It's after an agreement at a big wildlife conference called the Convention on International Trade in Endangered Species - or Cites, for short.
In total, 87 countries voted to ban the trade, while 29 voted against it - including Zimbabwe, the country that trades in elephants the most, and the US.
A count of Africa's elephants published in August 2016 found that nearly one in three has disappeared over the past seven years, meaning there were fewer than 400,000 left.
What has changed?
Now, elephants can only be taken from the wild and placed in "captive facilities" elsewhere in the world under exceptional circumstances.

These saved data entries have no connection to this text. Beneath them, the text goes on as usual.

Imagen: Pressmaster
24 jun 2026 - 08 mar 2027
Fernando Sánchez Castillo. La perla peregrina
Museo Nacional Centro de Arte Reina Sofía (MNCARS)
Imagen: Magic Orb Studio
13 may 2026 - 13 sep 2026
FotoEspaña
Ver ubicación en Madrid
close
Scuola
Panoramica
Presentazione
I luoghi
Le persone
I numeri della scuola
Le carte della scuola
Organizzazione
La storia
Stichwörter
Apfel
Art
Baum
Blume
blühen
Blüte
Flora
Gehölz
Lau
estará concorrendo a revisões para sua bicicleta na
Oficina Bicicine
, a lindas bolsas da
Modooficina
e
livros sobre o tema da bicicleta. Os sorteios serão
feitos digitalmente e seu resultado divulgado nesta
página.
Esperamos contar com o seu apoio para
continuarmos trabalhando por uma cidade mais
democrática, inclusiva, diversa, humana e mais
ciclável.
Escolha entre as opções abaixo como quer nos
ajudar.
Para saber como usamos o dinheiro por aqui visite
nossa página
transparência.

Those circumstances must be approved by a group of experts from countries that are part of Cites.
Under the previous rules, Zimbabwe and Botswana - which have larger elephant populations than other African nations - were allowed to sell to places that were seen as "appropriate".
But the charity Humane Society International said they captured and exported more than 100 baby elephants to Chinese zoos since 2012.
What's the problem with elephants?
A study published in 2016 estimated that 30,000 to 40,000 of the giant creatures are killed by poachers every year, with roughly 400,000 left in total.
In the same year, Cites voted on extra protections for elephants and made it harder for people to trade ivory - the material from which elephant tusks are made.
Experts have blamed the ivory trade for the poaching of wild animals that was happening in Africa.